### What to work on
In the listing below, the lines from the first through the one with "All Vans are" are to be copied word for word.

### Stored data
■ ■ ■ ■

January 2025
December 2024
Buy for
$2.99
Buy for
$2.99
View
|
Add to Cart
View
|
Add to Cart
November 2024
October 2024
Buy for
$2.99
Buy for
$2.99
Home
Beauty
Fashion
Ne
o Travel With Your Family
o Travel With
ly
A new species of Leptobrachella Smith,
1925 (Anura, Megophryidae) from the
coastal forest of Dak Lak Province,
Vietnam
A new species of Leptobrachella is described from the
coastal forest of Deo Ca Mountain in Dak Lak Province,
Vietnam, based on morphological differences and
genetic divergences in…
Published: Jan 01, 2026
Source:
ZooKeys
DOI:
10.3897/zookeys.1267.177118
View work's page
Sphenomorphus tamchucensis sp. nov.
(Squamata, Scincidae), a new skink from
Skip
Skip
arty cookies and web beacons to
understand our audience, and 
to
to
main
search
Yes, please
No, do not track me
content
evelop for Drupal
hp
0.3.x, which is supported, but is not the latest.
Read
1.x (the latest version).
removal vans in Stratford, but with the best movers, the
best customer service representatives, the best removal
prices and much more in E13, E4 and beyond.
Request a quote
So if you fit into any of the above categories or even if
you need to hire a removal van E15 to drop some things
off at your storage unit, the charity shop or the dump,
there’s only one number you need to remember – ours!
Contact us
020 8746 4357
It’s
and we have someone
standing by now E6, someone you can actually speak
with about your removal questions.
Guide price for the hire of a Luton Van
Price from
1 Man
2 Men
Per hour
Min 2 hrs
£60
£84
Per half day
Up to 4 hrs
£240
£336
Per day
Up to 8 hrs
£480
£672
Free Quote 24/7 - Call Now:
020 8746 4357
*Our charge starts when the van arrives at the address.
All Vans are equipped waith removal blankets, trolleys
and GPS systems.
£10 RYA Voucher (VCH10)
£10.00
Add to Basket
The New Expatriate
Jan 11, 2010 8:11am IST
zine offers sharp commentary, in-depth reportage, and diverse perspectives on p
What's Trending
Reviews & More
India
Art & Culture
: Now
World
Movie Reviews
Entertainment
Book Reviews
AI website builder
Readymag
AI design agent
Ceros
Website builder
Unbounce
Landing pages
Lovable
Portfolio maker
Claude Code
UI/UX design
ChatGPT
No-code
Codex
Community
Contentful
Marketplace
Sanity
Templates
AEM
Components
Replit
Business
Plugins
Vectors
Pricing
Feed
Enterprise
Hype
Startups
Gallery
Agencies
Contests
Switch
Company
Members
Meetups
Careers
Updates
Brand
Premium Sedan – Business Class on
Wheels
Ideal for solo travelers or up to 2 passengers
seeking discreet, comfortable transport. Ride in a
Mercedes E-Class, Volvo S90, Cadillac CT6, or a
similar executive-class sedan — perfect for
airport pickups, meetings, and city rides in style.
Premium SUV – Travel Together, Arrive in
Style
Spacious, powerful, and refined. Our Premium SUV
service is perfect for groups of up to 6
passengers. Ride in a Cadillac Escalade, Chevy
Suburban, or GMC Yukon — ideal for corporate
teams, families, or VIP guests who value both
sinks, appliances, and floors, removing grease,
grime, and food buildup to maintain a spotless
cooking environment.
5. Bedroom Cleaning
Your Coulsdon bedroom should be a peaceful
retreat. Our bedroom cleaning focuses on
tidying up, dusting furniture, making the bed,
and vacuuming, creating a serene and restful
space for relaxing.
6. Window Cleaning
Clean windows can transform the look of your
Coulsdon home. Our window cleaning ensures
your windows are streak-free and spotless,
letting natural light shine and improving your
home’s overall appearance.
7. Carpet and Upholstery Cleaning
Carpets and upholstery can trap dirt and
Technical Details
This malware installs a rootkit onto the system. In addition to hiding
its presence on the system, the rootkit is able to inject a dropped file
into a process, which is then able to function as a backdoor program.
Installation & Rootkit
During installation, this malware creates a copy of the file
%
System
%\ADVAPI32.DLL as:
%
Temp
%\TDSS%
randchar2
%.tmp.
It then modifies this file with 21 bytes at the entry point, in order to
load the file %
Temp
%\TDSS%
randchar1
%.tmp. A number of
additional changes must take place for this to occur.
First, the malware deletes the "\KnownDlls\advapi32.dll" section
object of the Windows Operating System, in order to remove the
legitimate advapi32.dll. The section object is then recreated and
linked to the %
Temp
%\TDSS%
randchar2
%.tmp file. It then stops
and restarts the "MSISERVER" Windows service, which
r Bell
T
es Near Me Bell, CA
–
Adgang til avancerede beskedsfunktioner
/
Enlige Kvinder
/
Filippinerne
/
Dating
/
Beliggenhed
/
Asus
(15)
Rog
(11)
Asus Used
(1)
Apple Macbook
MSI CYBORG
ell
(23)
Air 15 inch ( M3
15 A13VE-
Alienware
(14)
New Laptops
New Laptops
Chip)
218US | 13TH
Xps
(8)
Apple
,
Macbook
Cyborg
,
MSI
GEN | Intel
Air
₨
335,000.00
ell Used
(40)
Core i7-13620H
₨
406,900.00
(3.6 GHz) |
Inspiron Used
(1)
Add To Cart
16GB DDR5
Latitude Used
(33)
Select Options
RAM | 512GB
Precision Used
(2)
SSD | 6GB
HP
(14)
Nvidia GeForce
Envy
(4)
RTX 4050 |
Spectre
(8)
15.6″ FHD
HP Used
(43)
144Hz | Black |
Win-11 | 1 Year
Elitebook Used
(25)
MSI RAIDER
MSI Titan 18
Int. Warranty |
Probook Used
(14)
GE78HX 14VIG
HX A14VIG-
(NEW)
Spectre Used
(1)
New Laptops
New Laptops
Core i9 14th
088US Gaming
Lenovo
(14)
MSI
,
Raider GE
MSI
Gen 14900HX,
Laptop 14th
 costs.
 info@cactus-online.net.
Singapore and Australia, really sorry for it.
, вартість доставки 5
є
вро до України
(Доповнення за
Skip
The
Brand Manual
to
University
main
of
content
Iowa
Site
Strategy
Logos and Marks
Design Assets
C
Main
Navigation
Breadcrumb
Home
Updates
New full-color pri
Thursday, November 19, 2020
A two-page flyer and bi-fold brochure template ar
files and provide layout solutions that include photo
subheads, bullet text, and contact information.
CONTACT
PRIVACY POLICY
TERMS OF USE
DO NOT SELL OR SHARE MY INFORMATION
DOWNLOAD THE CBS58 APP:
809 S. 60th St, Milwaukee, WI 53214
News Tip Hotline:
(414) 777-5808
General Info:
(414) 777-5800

■ ■ ■ ■

### Response to this task
January 2025
December 2024
Buy for
$2.99
Buy for
$2.99
View
|
Add to Cart
View
|
Add to Cart
November 2024
October 2024
Buy for
$2.99
Buy for
$2.99
Home
Beauty
Fashion
Ne
o Travel With Your Family
o Travel With
ly
A new species of Leptobrachella Smith,
1925 (Anura, Megophryidae) from the
coastal forest of Dak Lak Province,
Vietnam
A new species of Leptobrachella is described from the
coastal forest of Deo Ca Mountain in Dak Lak Province,
Vietnam, based on morphological differences and
genetic divergences in…
Published: Jan 01, 2026
Source:
ZooKeys
DOI:
10.3897/zookeys.1267.177118
View work's page
Sphenomorphus tamchucensis sp. nov.
(Squamata, Scincidae), a new skink from
Skip
Skip
arty cookies and web beacons to
understand our audience, and 
to
to
main
search
Yes, please
No, do not track me
content
evelop for Drupal
hp
0.3.x, which is supported, but is not the latest.
Read
1.x (the latest version).
removal vans in Stratford, but with the best movers, the
best customer service representatives, the best removal
prices and much more in E13, E4 and beyond.
Request a quote
So if you fit into any of the above categories or even if
you need to hire a removal van E15 to drop some things
off at your storage unit, the charity shop or the dump,
there’s only one number you need to remember – ours!
Contact us
020 8746 4357
It’s
and we have someone
standing by now E6, someone you can actually speak
with about your removal questions.
Guide price for the hire of a Luton Van
Price from
1 Man
2 Men
Per hour
Min 2 hrs
£60
£84
Per half day
Up to 4 hrs
£240
£336
Per day
Up to 8 hrs
£480
£672
Free Quote 24/7 - Call Now:
020 8746 4357
*Our charge starts when the van arrives at the address.
All Vans are equipped waith removal blankets, trolleys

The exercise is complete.